Though traditional banks are still seen to dominate the financial world, Challenger banks are catching up, and in some cases, overtaking these institutions with their constant innovation of products and services.
Ahmed F. Karslı is the Founder and CEO of Papara, a Turkish financial SuperApp offering instant, free, multi-currency transfers to consumers as well as providing a one-stop-shop for paying bills, trading digital currencies and tracking spending habits. Targeting the underbanked and underserved, Papara has grown since launching in Tukey in 2016 to become Turkey’s largest fintech company with a current customer base of eight million registered users.
Here, Ahmed discusses the evolution of challenger banks.
The global financial crisis of 2007 was a watershed moment for many of us, as we realised the financial institutions that had long-ruled perhaps were due a shake-up and weren’t working as well as they should have for us. We witnessed rapid developments in fintech innovation, as well as made significant strides towards adopting mobile banking technology, but despite that, traditional banks have continued to dominate the global banking market. As of July 2020, only 5% of consumers surveyed by EPAM worldwide used a challenger bank as their primary bank.
Then came Covid-19 which marked a critical moment for the banking sector. Across the globe, social distancing restrictions put in place spurred a turn towards online payment services, significantly accelerating the global shift towards digital. In fact, more than half (52%) of consumers said they increased their use of digital banking tools as a result of the pandemic. We’ve seen this first-hand in Turkey too – since launch in 2016, we’ve grown to over 8m users, with a large proportion of these users acquired during the Covid-19 pandemic.
With digital efficiencies at their core, and unconstrained by the legacy systems their incumbents are built on, the pandemic has been a defining moment for challenger banks, elevating their key points of differentiation to new heights and relevance. The months of social distancing provided ample time for consumers to grow accustomed to the user-friendliness, flexibility, and innovative features on offer by challengers, and switches back to incumbents are now increasingly unlikely. In short, the pandemic has provided the perfect environment to facilitate permanent behavioural change. On average, it takes approximately 66 days to form a new habit, supported by prolonged exposure to new environments. The many waves of the pandemic pushed people to adopt new behavioural patterns over longer periods of time, and therefore it comes as no surprise that 87% of consumers intend to maintain their newly formed habits around heightened use of digital services, post-pandemic.

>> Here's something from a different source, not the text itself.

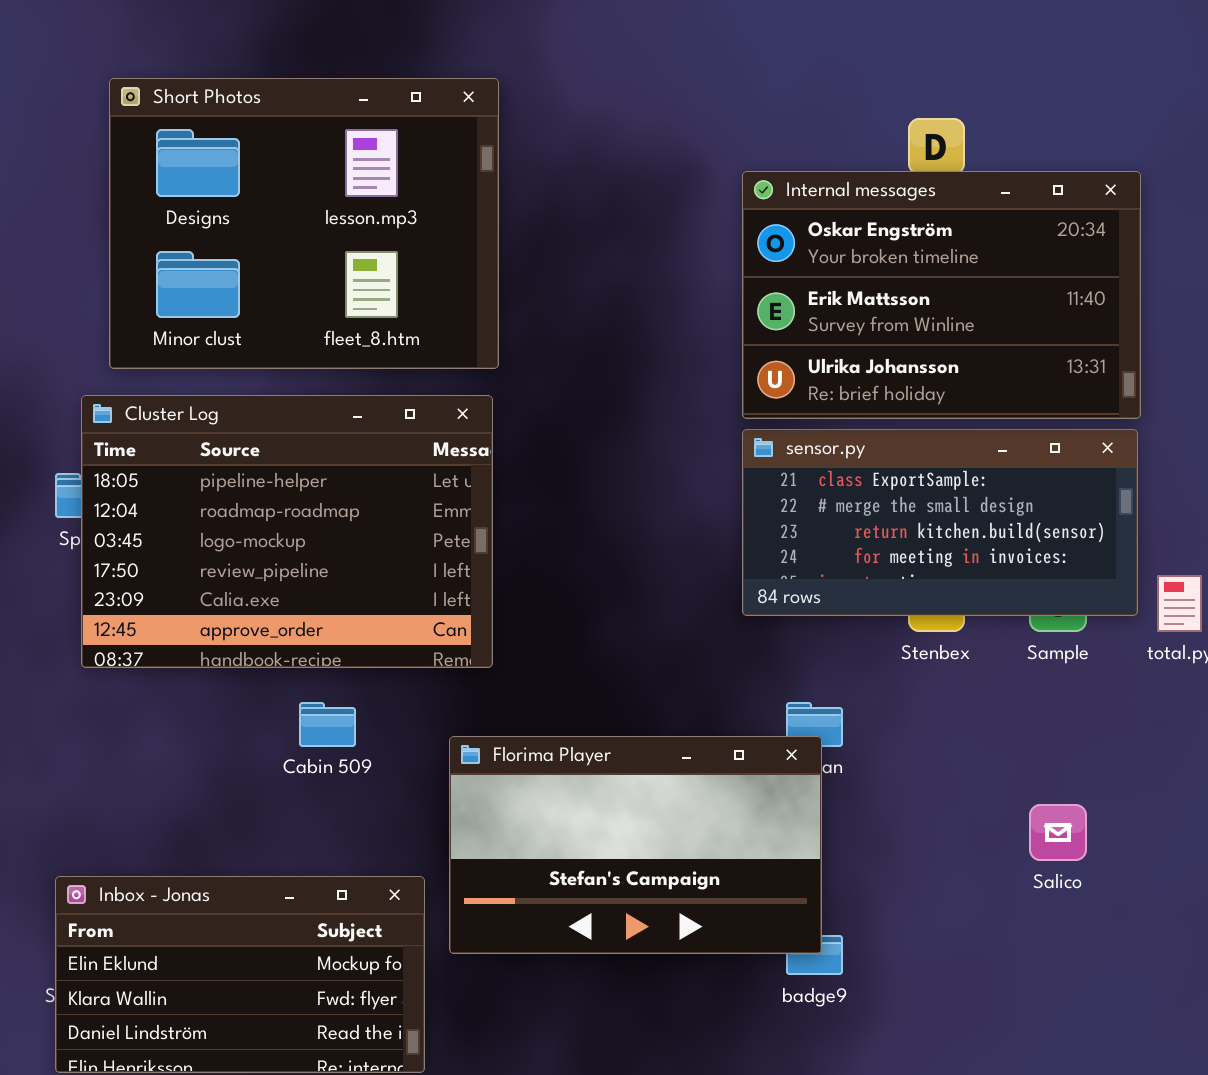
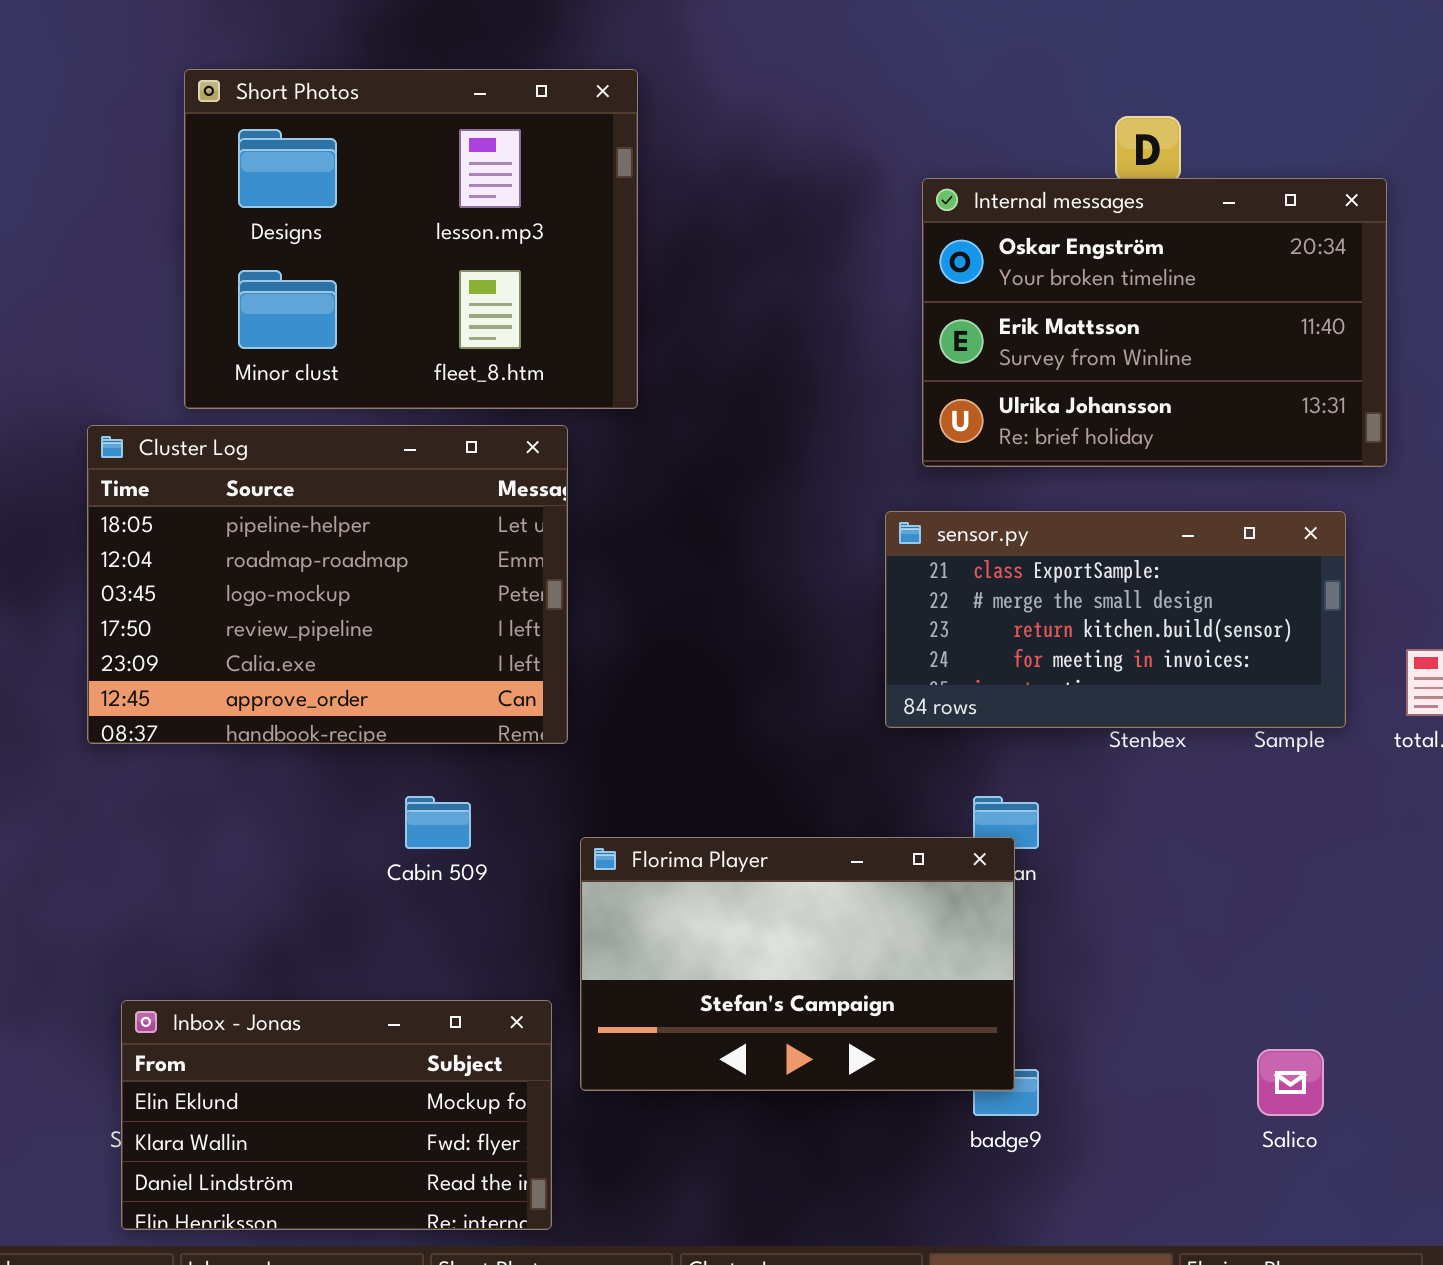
Cluster Log: [81,395,493,668] -> [87,425,568,744], moved
sensor.py: [742,429,1138,616] -> [885,511,1346,728], moved
Salico: [1029,804,1087,861] -> [1257,1049,1324,1116], moved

As we emerge from the Covid-19 crisis with more digitally evolved consumer habits, we come to a turning point in the financial services industry: the challenger banking landscape will become less competitive, and the proportion of challenger banks in the broader banking industry will grow. In fact, the Compound Annual Growth Rate (CAGR) of these digital banks is currently at 46.5% – a sizeable proportion of the market which is estimated to increase to over $394m by 2026.
As the share of challenger banks increases, as a whole, their focus should be to disrupting the traditional banking system and incumbents as opposed to competing against each other. With over 250 challengers in the market, over four-fold up from 60 in 2018, there is little uncontended space in the neo-bank sector. Here at Papara, we’re one of the newer challengers on the block. As we gear up for expansion into Western Europe, rather than directly taking on the existing, more established neo-banks, we have decided to focus on an area we believe to be of critical importance to our audience – remittances. Sending money back to Turkey is a major pain point for Turkish communities abroad as options are currently limited, and very costly. At Papara, we’re set on providing a better way. Our users will be able to complete free foreign money transfers, thereby completely cutting these costs for 20million Turkish people in mid-Europe.
With a whole host of challengers committed to each solving a different set of society’s financial problems in a free, fast and user-friendly manner, there will remain little room for incumbents to compete. Consumers have tended to use challenger banks for discretionary spending, namely travel and money transfer, whilst relying on traditional banks for the real revenue makers – loans and mortgages. But as the market share of challengers grows to offer innovative, tailored and cost-efficient alternatives for these products, competition between challengers and incumbents will truly heat up. In fact, PwC has estimated that up to 28% of banking and payment services will face the risk of disruption from new business models introduced by fintech.
Many of the initial challengers are coming up to their five year anniversaries, and are nearing the growth ambitions they had initially set out to achieve. This maturing of challenger banks is another key factor driving the digital threat to legacy banks – with growth and time comes increased familiarity with ‘new’, digital concepts, and therefore trust in them. This notion will only be further compounded with time as younger, digitally native generations enter the financial market.
Challengers are no longer a small set of digital alternatives competing against each other. They’ve joined together to grow their offering and market share as a whole, and have thereby levelled out the playing field between themselves and their incumbents. Watch this space as the real competition begins to unfold, and challengers continue to flood into traditional banking territory.